Please set down every line of the records below exactly, without the pictures.
____ Data extracts
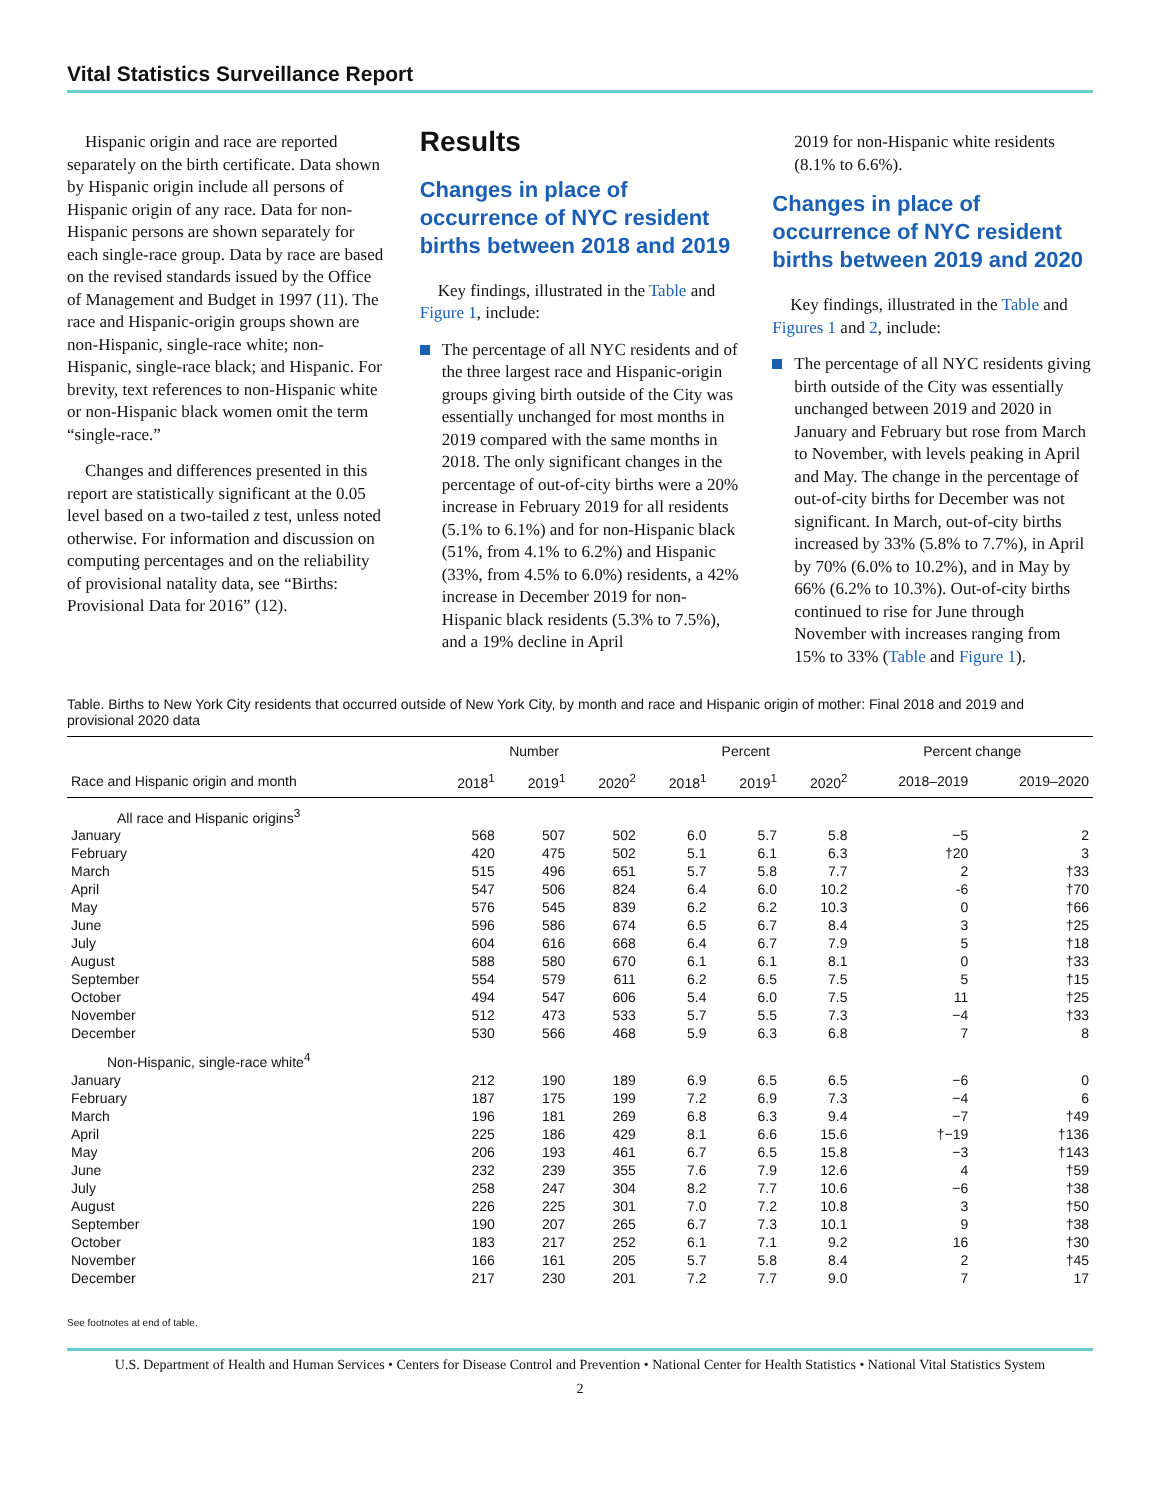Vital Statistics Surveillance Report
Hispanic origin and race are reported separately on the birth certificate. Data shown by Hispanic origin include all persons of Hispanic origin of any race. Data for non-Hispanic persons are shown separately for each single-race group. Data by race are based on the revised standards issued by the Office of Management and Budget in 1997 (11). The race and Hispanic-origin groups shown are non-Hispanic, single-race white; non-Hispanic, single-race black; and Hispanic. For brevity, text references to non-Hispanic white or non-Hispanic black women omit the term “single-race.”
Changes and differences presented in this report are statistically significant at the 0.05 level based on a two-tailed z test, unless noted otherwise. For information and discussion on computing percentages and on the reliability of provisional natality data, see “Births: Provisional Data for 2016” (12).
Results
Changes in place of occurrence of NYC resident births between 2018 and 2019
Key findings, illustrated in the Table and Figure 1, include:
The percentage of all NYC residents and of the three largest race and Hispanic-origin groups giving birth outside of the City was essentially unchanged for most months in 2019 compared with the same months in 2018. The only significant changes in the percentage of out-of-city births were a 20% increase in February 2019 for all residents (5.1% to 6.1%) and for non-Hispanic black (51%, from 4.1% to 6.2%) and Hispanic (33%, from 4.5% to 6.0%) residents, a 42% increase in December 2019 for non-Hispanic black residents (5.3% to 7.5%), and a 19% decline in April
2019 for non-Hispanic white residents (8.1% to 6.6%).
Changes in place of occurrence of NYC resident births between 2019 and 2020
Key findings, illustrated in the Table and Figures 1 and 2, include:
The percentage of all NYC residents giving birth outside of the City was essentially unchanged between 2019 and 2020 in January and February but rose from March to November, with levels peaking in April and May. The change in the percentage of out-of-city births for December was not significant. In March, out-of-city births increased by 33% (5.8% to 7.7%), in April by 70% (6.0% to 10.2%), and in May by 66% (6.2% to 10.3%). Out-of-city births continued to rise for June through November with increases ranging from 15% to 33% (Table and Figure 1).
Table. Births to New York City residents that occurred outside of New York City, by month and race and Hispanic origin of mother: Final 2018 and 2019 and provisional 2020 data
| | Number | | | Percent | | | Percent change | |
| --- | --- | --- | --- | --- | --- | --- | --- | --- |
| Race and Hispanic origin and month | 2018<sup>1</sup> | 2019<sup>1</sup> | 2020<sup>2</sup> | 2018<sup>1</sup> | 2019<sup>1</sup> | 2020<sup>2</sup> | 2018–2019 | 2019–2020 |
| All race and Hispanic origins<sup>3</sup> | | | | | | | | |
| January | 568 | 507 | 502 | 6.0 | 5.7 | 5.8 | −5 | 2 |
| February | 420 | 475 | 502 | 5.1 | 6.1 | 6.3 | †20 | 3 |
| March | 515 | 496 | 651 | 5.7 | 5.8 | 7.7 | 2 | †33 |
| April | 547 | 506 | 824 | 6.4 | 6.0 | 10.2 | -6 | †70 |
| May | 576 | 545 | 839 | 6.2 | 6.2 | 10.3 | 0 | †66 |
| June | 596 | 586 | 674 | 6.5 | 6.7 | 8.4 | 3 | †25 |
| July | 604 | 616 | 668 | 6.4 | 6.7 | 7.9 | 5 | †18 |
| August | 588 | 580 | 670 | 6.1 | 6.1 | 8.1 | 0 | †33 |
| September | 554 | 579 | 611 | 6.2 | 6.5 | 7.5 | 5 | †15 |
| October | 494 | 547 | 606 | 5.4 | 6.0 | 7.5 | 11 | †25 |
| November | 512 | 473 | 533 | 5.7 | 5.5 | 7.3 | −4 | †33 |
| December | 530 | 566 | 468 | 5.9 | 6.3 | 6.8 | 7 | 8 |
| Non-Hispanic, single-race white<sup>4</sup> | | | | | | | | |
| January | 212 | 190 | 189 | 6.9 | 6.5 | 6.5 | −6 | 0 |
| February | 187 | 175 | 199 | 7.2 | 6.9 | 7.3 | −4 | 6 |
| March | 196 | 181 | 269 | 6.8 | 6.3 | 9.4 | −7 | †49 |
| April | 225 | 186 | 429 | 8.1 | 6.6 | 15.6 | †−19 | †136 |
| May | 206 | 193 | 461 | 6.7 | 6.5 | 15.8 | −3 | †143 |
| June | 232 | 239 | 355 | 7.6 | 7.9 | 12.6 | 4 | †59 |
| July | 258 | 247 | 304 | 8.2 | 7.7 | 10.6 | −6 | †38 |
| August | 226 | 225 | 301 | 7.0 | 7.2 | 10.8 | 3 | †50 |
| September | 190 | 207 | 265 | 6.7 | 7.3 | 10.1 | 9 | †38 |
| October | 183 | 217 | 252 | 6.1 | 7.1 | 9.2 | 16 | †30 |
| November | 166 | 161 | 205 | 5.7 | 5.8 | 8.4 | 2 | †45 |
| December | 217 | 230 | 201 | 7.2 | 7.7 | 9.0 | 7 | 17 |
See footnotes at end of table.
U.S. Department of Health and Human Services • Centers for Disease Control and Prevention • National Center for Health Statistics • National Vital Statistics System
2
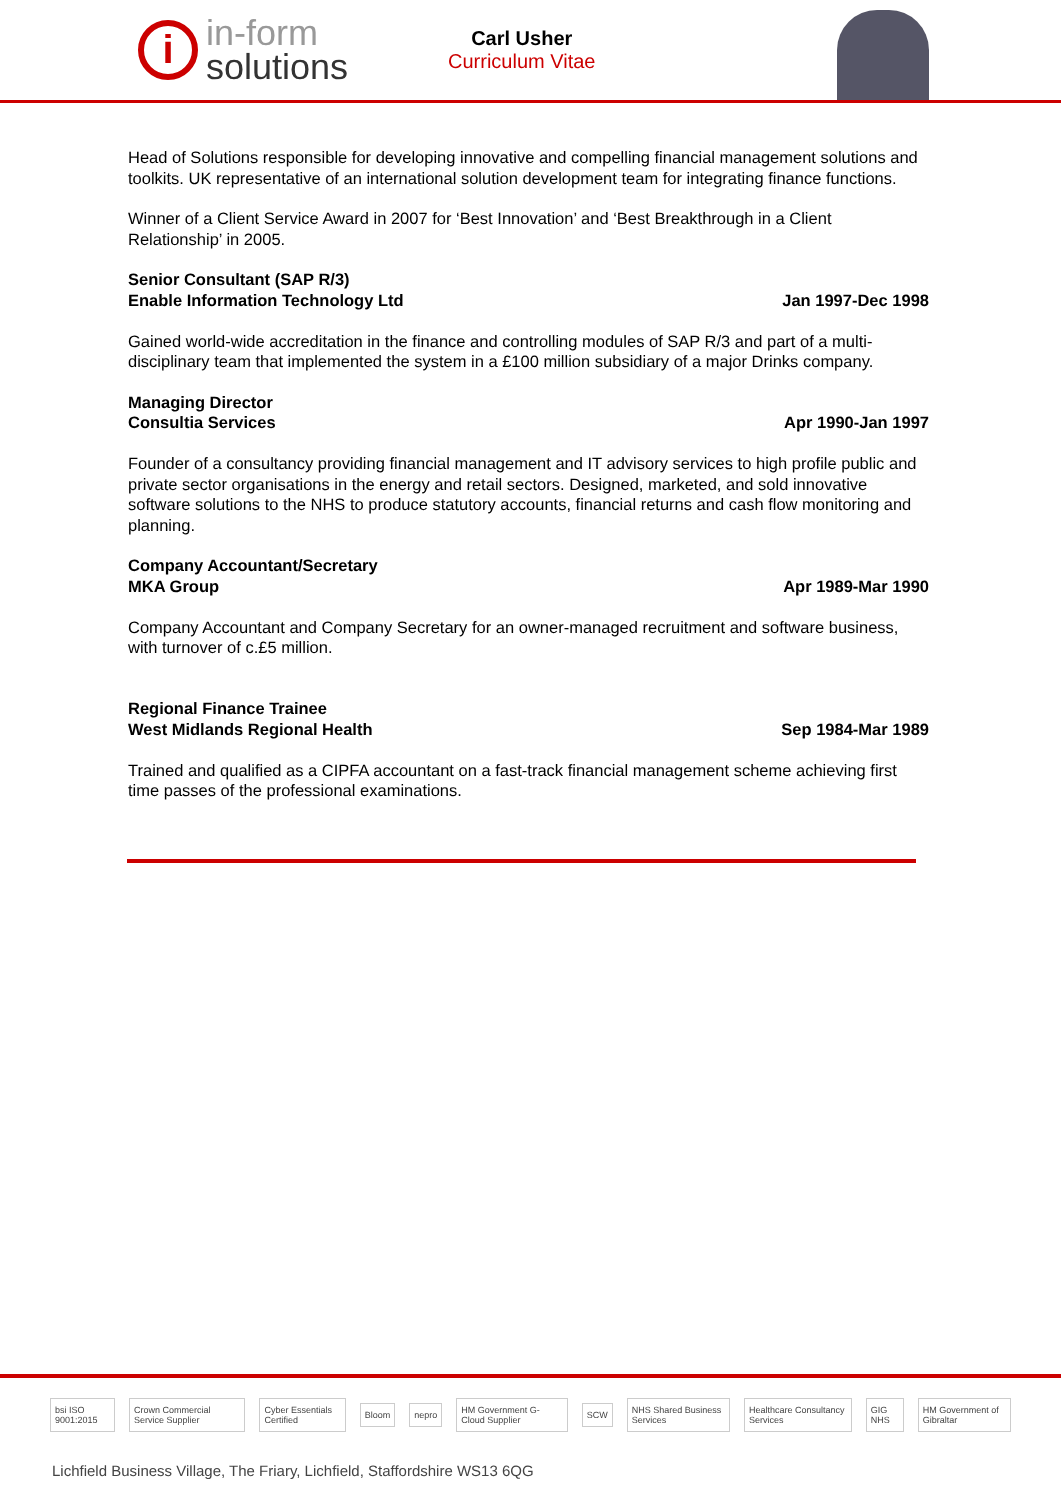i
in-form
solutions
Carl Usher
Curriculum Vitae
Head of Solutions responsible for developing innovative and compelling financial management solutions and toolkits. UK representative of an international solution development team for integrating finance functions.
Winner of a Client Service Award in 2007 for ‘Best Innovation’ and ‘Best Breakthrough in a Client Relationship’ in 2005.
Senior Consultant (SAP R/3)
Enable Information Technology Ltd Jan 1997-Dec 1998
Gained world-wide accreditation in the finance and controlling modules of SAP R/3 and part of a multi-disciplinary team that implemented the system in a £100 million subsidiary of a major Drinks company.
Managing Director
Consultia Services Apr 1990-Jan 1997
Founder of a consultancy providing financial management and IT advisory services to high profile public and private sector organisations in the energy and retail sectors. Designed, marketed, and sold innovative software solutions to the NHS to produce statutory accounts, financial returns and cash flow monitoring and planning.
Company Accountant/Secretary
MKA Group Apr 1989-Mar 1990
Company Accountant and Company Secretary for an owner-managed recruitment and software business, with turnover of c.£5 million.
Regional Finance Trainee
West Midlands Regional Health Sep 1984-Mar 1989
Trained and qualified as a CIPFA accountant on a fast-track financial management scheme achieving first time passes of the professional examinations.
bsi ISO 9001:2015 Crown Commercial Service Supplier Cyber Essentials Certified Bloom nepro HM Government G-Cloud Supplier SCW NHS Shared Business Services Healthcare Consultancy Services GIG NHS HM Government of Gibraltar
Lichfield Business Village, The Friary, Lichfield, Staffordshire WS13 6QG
________
Final answer:
Vital Statistics Surveillance Report
Hispanic origin and race are reported separately on the birth certificate. Data shown by Hispanic origin include all persons of Hispanic origin of any race. Data for non-Hispanic persons are shown separately for each single-race group. Data by race are based on the revised standards issued by the Office of Management and Budget in 1997 (11). The race and Hispanic-origin groups shown are non-Hispanic, single-race white; non-Hispanic, single-race black; and Hispanic. For brevity, text references to non-Hispanic white or non-Hispanic black women omit the term “single-race.”
Changes and differences presented in this report are statistically significant at the 0.05 level based on a two-tailed z test, unless noted otherwise. For information and discussion on computing percentages and on the reliability of provisional natality data, see “Births: Provisional Data for 2016” (12).
Results
Changes in place of occurrence of NYC resident births between 2018 and 2019
Key findings, illustrated in the Table and Figure 1, include:
The percentage of all NYC residents and of the three largest race and Hispanic-origin groups giving birth outside of the City was essentially unchanged for most months in 2019 compared with the same months in 2018. The only significant changes in the percentage of out-of-city births were a 20% increase in February 2019 for all residents (5.1% to 6.1%) and for non-Hispanic black (51%, from 4.1% to 6.2%) and Hispanic (33%, from 4.5% to 6.0%) residents, a 42% increase in December 2019 for non-Hispanic black residents (5.3% to 7.5%), and a 19% decline in April
2019 for non-Hispanic white residents (8.1% to 6.6%).
Changes in place of occurrence of NYC resident births between 2019 and 2020
Key findings, illustrated in the Table and Figures 1 and 2, include:
The percentage of all NYC residents giving birth outside of the City was essentially unchanged between 2019 and 2020 in January and February but rose from March to November, with levels peaking in April and May. The change in the percentage of out-of-city births for December was not significant. In March, out-of-city births increased by 33% (5.8% to 7.7%), in April by 70% (6.0% to 10.2%), and in May by 66% (6.2% to 10.3%). Out-of-city births continued to rise for June through November with increases ranging from 15% to 33% (Table and Figure 1).
Table. Births to New York City residents that occurred outside of New York City, by month and race and Hispanic origin of mother: Final 2018 and 2019 and provisional 2020 data
| | Number | | | Percent | | | Percent change | |
| --- | --- | --- | --- | --- | --- | --- | --- | --- |
| Race and Hispanic origin and month | 2018<sup>1</sup> | 2019<sup>1</sup> | 2020<sup>2</sup> | 2018<sup>1</sup> | 2019<sup>1</sup> | 2020<sup>2</sup> | 2018–2019 | 2019–2020 |
| All race and Hispanic origins<sup>3</sup> | | | | | | | | |
| January | 568 | 507 | 502 | 6.0 | 5.7 | 5.8 | −5 | 2 |
| February | 420 | 475 | 502 | 5.1 | 6.1 | 6.3 | †20 | 3 |
| March | 515 | 496 | 651 | 5.7 | 5.8 | 7.7 | 2 | †33 |
| April | 547 | 506 | 824 | 6.4 | 6.0 | 10.2 | -6 | †70 |
| May | 576 | 545 | 839 | 6.2 | 6.2 | 10.3 | 0 | †66 |
| June | 596 | 586 | 674 | 6.5 | 6.7 | 8.4 | 3 | †25 |
| July | 604 | 616 | 668 | 6.4 | 6.7 | 7.9 | 5 | †18 |
| August | 588 | 580 | 670 | 6.1 | 6.1 | 8.1 | 0 | †33 |
| September | 554 | 579 | 611 | 6.2 | 6.5 | 7.5 | 5 | †15 |
| October | 494 | 547 | 606 | 5.4 | 6.0 | 7.5 | 11 | †25 |
| November | 512 | 473 | 533 | 5.7 | 5.5 | 7.3 | −4 | †33 |
| December | 530 | 566 | 468 | 5.9 | 6.3 | 6.8 | 7 | 8 |
| Non-Hispanic, single-race white<sup>4</sup> | | | | | | | | |
| January | 212 | 190 | 189 | 6.9 | 6.5 | 6.5 | −6 | 0 |
| February | 187 | 175 | 199 | 7.2 | 6.9 | 7.3 | −4 | 6 |
| March | 196 | 181 | 269 | 6.8 | 6.3 | 9.4 | −7 | †49 |
| April | 225 | 186 | 429 | 8.1 | 6.6 | 15.6 | †−19 | †136 |
| May | 206 | 193 | 461 | 6.7 | 6.5 | 15.8 | −3 | †143 |
| June | 232 | 239 | 355 | 7.6 | 7.9 | 12.6 | 4 | †59 |
| July | 258 | 247 | 304 | 8.2 | 7.7 | 10.6 | −6 | †38 |
| August | 226 | 225 | 301 | 7.0 | 7.2 | 10.8 | 3 | †50 |
| September | 190 | 207 | 265 | 6.7 | 7.3 | 10.1 | 9 | †38 |
| October | 183 | 217 | 252 | 6.1 | 7.1 | 9.2 | 16 | †30 |
| November | 166 | 161 | 205 | 5.7 | 5.8 | 8.4 | 2 | †45 |
| December | 217 | 230 | 201 | 7.2 | 7.7 | 9.0 | 7 | 17 |
See footnotes at end of table.
U.S. Department of Health and Human Services • Centers for Disease Control and Prevention • National Center for Health Statistics • National Vital Statistics System
2
i
in-form
solutions
Carl Usher
Curriculum Vitae
Head of Solutions responsible for developing innovative and compelling financial management solutions and toolkits. UK representative of an international solution development team for integrating finance functions.
Winner of a Client Service Award in 2007 for ‘Best Innovation’ and ‘Best Breakthrough in a Client Relationship’ in 2005.
Senior Consultant (SAP R/3)
Enable Information Technology Ltd Jan 1997-Dec 1998
Gained world-wide accreditation in the finance and controlling modules of SAP R/3 and part of a multi-disciplinary team that implemented the system in a £100 million subsidiary of a major Drinks company.
Managing Director
Consultia Services Apr 1990-Jan 1997
Founder of a consultancy providing financial management and IT advisory services to high profile public and private sector organisations in the energy and retail sectors. Designed, marketed, and sold innovative software solutions to the NHS to produce statutory accounts, financial returns and cash flow monitoring and planning.
Company Accountant/Secretary
MKA Group Apr 1989-Mar 1990
Company Accountant and Company Secretary for an owner-managed recruitment and software business, with turnover of c.£5 million.
Regional Finance Trainee
West Midlands Regional Health Sep 1984-Mar 1989
Trained and qualified as a CIPFA accountant on a fast-track financial management scheme achieving first time passes of the professional examinations.
bsi ISO 9001:2015 Crown Commercial Service Supplier Cyber Essentials Certified Bloom nepro HM Government G-Cloud Supplier SCW NHS Shared Business Services Healthcare Consultancy Services GIG NHS HM Government of Gibraltar
Lichfield Business Village, The Friary, Lichfield, Staffordshire WS13 6QG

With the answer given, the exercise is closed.